:: Action item ::
Pull every line with the word "Свяжитесь" out of the entries below.

:: Material provided ::
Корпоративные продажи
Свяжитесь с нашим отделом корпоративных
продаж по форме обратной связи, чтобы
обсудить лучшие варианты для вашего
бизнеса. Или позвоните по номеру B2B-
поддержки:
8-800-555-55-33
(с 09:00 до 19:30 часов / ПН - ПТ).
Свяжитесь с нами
...
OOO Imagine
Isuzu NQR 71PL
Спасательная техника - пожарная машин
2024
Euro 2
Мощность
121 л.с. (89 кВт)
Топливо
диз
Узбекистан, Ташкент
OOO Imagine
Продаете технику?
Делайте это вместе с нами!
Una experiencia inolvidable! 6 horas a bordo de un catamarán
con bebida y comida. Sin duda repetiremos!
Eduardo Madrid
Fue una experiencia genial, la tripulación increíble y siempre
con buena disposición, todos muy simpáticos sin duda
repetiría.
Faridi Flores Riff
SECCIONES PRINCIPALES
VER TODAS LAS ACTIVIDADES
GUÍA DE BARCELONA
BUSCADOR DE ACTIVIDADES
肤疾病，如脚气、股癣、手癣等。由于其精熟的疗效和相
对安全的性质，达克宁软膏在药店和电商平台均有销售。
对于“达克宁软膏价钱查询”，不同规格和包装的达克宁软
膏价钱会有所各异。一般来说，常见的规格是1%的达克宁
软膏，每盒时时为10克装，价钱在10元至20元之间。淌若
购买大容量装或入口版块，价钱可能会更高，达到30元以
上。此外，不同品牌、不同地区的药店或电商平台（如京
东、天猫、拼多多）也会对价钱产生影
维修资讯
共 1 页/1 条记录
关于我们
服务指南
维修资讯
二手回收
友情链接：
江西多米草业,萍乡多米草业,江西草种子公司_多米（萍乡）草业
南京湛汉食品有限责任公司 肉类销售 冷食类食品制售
---
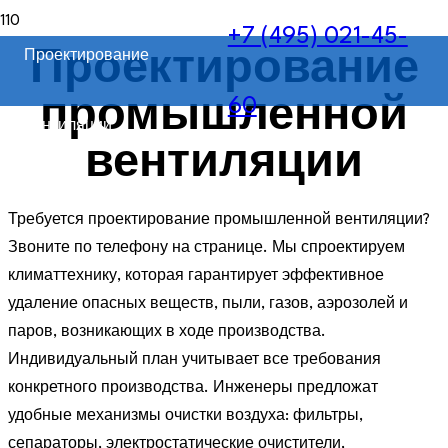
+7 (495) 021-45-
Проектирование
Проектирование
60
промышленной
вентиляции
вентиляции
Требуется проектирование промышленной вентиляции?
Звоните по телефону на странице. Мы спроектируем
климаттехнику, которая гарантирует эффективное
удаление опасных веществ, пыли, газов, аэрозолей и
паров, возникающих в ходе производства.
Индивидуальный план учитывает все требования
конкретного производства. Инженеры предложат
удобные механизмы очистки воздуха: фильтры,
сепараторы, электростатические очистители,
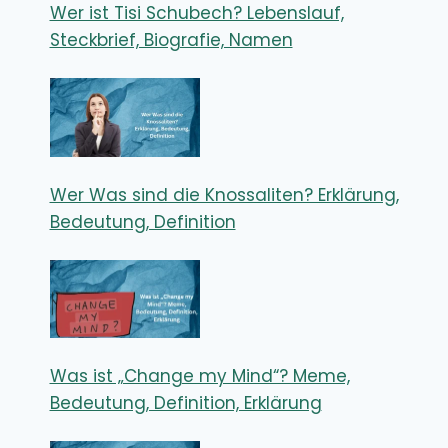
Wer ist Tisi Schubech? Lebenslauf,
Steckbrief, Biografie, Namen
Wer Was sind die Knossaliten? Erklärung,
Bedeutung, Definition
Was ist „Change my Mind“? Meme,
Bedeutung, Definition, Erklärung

:: Problem solution ::
Свяжитесь с нашим отделом корпоративных
Свяжитесь с нами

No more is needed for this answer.